Task prompt. From the first line to the last, restate the data exactly, leaving out the images.

Data for this task.
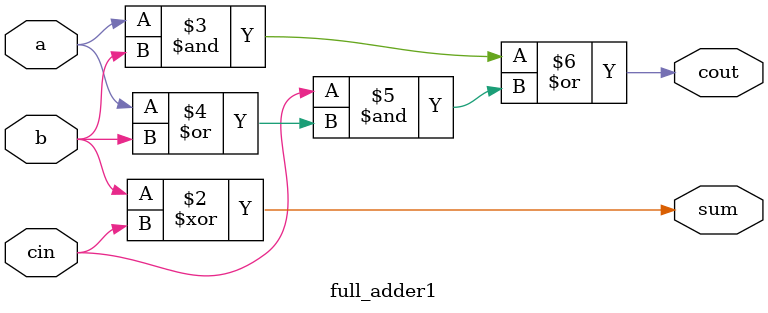
<source format=v>
module full_adder1(a,b,cin,sum,cout);
input a,b,cin;
output sum,cout;
assign sum = 1'b0^b^cin;
assign cout = a&b|cin&(a|b); 
// initial begin
//     $display("The incorrect adder with xor0 having in1/0");
// end   
endmodule

</source>
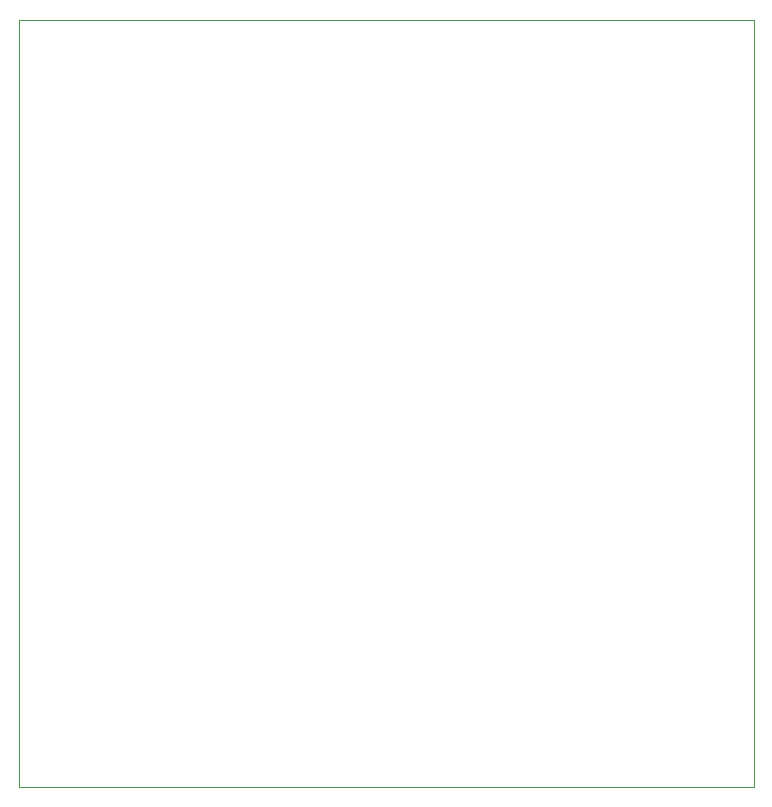
<source format=gbr>
%TF.GenerationSoftware,KiCad,Pcbnew,9.0.1*%
%TF.CreationDate,2025-06-28T16:11:33-04:00*%
%TF.ProjectId,nixie-hvdc,6e697869-652d-4687-9664-632e6b696361,rev?*%
%TF.SameCoordinates,Original*%
%TF.FileFunction,Profile,NP*%
%FSLAX46Y46*%
G04 Gerber Fmt 4.6, Leading zero omitted, Abs format (unit mm)*
G04 Created by KiCad (PCBNEW 9.0.1) date 2025-06-28 16:11:33*
%MOMM*%
%LPD*%
G01*
G04 APERTURE LIST*
%TA.AperFunction,Profile*%
%ADD10C,0.050000*%
%TD*%
G04 APERTURE END LIST*
D10*
X120250000Y-61500000D02*
X182500000Y-61500000D01*
X182500000Y-126500000D01*
X120250000Y-126500000D01*
X120250000Y-61500000D01*
M02*

</source>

Solution to the exercise.
<source format=v>
module full_adder1(a,b,cin,sum,cout);
input a,b,cin;
output sum,cout;
assign sum = 1'b0^b^cin;
assign cout = a&b|cin&(a|b); 
// initial begin
//     $display("The incorrect adder with xor0 having in1/0");
// end   
endmodule

</source>
<source format=gbr>
%TF.GenerationSoftware,KiCad,Pcbnew,9.0.1*%
%TF.CreationDate,2025-06-28T16:11:33-04:00*%
%TF.ProjectId,nixie-hvdc,6e697869-652d-4687-9664-632e6b696361,rev?*%
%TF.SameCoordinates,Original*%
%TF.FileFunction,Profile,NP*%
%FSLAX46Y46*%
G04 Gerber Fmt 4.6, Leading zero omitted, Abs format (unit mm)*
G04 Created by KiCad (PCBNEW 9.0.1) date 2025-06-28 16:11:33*
%MOMM*%
%LPD*%
G01*
G04 APERTURE LIST*
%TA.AperFunction,Profile*%
%ADD10C,0.050000*%
%TD*%
G04 APERTURE END LIST*
D10*
X120250000Y-61500000D02*
X182500000Y-61500000D01*
X182500000Y-126500000D01*
X120250000Y-126500000D01*
X120250000Y-61500000D01*
M02*

</source>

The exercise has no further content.